EXERCISE GOAL:
The answer is the data repeated in full, with no pictures included.

Saved entries
┏━━

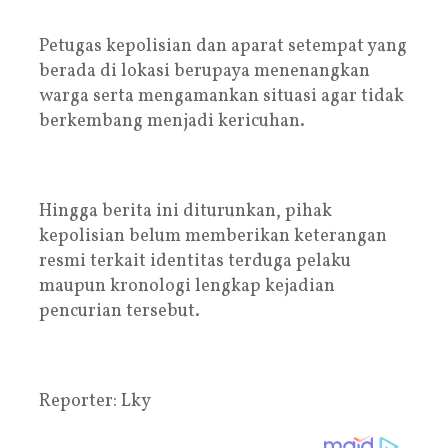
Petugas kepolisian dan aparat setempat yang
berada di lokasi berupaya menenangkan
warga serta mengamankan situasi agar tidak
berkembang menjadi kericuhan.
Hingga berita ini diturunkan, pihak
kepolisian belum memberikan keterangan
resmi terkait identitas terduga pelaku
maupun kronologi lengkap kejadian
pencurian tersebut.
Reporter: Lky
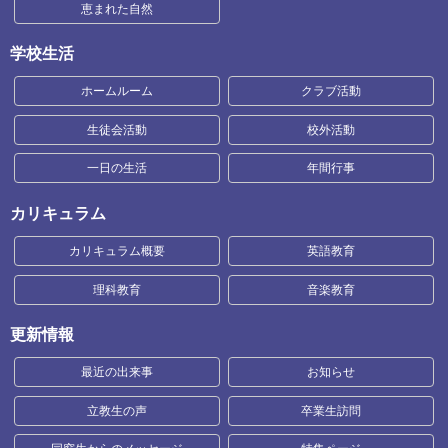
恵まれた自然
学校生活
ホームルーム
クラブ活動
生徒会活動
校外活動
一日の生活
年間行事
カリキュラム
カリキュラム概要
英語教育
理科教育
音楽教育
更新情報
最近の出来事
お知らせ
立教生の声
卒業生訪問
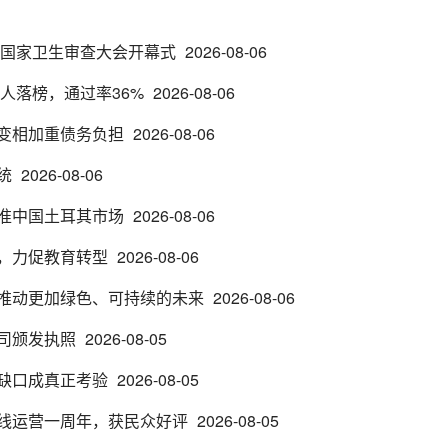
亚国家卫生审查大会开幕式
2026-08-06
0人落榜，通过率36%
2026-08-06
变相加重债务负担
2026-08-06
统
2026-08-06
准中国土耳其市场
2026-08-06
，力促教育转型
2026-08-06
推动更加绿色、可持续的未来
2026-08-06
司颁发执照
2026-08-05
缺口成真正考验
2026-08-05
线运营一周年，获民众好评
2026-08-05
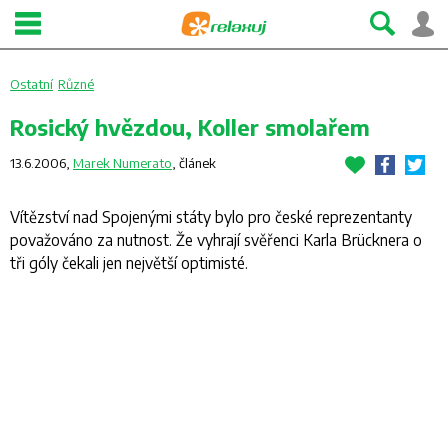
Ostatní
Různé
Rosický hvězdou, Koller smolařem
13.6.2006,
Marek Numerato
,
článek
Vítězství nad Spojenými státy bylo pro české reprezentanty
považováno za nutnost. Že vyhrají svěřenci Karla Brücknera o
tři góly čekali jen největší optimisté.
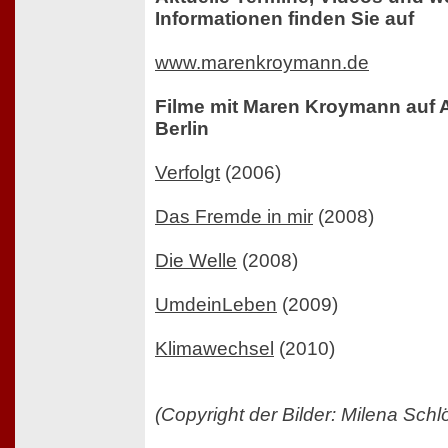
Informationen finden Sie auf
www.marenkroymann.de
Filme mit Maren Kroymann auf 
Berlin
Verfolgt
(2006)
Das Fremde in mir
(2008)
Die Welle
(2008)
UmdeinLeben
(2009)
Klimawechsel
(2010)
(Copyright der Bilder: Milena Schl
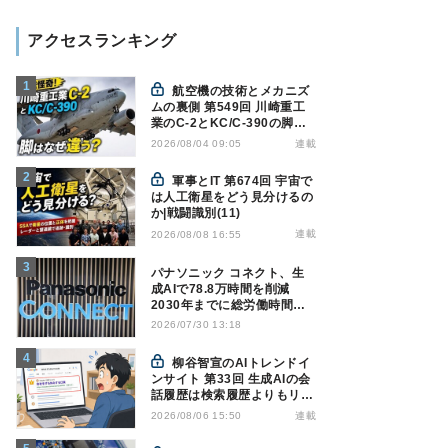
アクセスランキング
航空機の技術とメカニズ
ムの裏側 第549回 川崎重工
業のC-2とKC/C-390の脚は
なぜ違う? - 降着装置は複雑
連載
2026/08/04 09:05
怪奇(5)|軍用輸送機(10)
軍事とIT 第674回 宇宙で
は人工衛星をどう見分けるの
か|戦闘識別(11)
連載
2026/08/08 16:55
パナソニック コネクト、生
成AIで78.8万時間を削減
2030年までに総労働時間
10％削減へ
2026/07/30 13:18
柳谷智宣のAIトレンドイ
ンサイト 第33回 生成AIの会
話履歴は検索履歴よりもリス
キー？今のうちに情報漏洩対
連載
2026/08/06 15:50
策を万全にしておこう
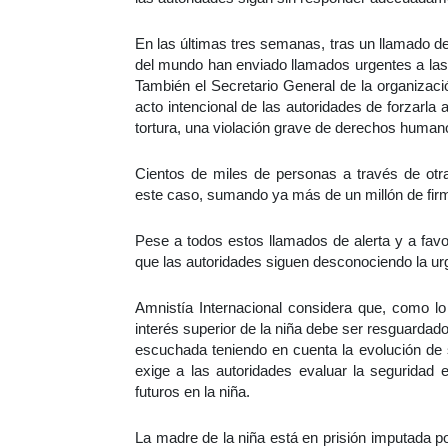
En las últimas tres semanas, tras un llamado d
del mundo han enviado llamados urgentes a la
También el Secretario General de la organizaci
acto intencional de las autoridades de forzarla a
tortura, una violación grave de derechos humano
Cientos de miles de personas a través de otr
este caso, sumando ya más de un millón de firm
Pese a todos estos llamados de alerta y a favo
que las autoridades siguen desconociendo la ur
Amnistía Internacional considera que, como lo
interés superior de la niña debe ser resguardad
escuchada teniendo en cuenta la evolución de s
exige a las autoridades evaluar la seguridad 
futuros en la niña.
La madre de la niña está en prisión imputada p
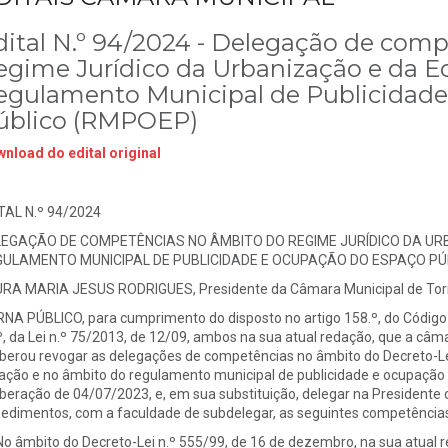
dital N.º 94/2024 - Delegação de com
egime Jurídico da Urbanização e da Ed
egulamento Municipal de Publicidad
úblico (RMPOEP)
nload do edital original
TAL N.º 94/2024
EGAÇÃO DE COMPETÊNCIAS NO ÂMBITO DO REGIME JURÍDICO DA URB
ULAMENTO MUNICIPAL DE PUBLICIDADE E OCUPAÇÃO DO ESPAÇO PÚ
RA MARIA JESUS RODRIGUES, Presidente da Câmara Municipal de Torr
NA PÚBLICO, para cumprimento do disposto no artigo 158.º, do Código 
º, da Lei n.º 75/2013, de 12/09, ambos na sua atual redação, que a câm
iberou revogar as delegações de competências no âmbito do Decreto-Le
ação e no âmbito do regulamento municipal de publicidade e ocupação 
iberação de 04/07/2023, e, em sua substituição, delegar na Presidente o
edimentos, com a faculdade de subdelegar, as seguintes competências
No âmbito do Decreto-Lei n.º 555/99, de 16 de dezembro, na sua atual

┗━━

ANSWER TO THE EXERCISE:
Petugas kepolisian dan aparat setempat yang
berada di lokasi berupaya menenangkan
warga serta mengamankan situasi agar tidak
berkembang menjadi kericuhan.
Hingga berita ini diturunkan, pihak
kepolisian belum memberikan keterangan
resmi terkait identitas terduga pelaku
maupun kronologi lengkap kejadian
pencurian tersebut.
Reporter: Lky
恵まれた自然
学校生活
ホームルーム
クラブ活動
生徒会活動
校外活動
一日の生活
年間行事
カリキュラム
カリキュラム概要
英語教育
理科教育
音楽教育
更新情報
最近の出来事
お知らせ
立教生の声
卒業生訪問
亚国家卫生审查大会开幕式
2026-08-06
0人落榜，通过率36%
2026-08-06
变相加重债务负担
2026-08-06
统
2026-08-06
准中国土耳其市场
2026-08-06
，力促教育转型
2026-08-06
推动更加绿色、可持续的未来
2026-08-06
司颁发执照
2026-08-05
缺口成真正考验
2026-08-05
线运营一周年，获民众好评
2026-08-05
Ostatní
Různé
Rosický hvězdou, Koller smolařem
13.6.2006,
Marek Numerato
,
článek
Vítězství nad Spojenými státy bylo pro české reprezentanty
považováno za nutnost. Že vyhrají svěřenci Karla Brücknera o
tři góly čekali jen největší optimisté.
Informationen finden Sie auf
www.marenkroymann.de
Filme mit Maren Kroymann auf 
Berlin
Verfolgt
(2006)
Das Fremde in mir
(2008)
Die Welle
(2008)
UmdeinLeben
(2009)
Klimawechsel
(2010)
(Copyright der Bilder: Milena Schl
アクセスランキング
航空機の技術とメカニズ
ムの裏側 第549回 川崎重工
業のC-2とKC/C-390の脚は
なぜ違う? - 降着装置は複雑
連載
2026/08/04 09:05
怪奇(5)|軍用輸送機(10)
軍事とIT 第674回 宇宙で
は人工衛星をどう見分けるの
か|戦闘識別(11)
連載
2026/08/08 16:55
パナソニック コネクト、生
成AIで78.8万時間を削減
2030年までに総労働時間
10％削減へ
2026/07/30 13:18
柳谷智宣のAIトレンドイ
ンサイト 第33回 生成AIの会
話履歴は検索履歴よりもリス
キー？今のうちに情報漏洩対
連載
2026/08/06 15:50
策を万全にしておこう
En las últimas tres semanas, tras un llamado d
del mundo han enviado llamados urgentes a la
También el Secretario General de la organizaci
acto intencional de las autoridades de forzarla a
tortura, una violación grave de derechos humano
Cientos de miles de personas a través de otr
este caso, sumando ya más de un millón de firm
Pese a todos estos llamados de alerta y a favo
que las autoridades siguen desconociendo la ur
Amnistía Internacional considera que, como lo
interés superior de la niña debe ser resguardad
escuchada teniendo en cuenta la evolución de s
exige a las autoridades evaluar la seguridad 
futuros en la niña.
La madre de la niña está en prisión imputada p
dital N.º 94/2024 - Delegação de com
egime Jurídico da Urbanização e da Ed
egulamento Municipal de Publicidad
úblico (RMPOEP)
nload do edital original
TAL N.º 94/2024
EGAÇÃO DE COMPETÊNCIAS NO ÂMBITO DO REGIME JURÍDICO DA URB
ULAMENTO MUNICIPAL DE PUBLICIDADE E OCUPAÇÃO DO ESPAÇO PÚ
RA MARIA JESUS RODRIGUES, Presidente da Câmara Municipal de Torr
NA PÚBLICO, para cumprimento do disposto no artigo 158.º, do Código 
º, da Lei n.º 75/2013, de 12/09, ambos na sua atual redação, que a câm
iberou revogar as delegações de competências no âmbito do Decreto-Le
ação e no âmbito do regulamento municipal de publicidade e ocupação 
iberação de 04/07/2023, e, em sua substituição, delegar na Presidente o
edimentos, com a faculdade de subdelegar, as seguintes competências
No âmbito do Decreto-Lei n.º 555/99, de 16 de dezembro, na sua atual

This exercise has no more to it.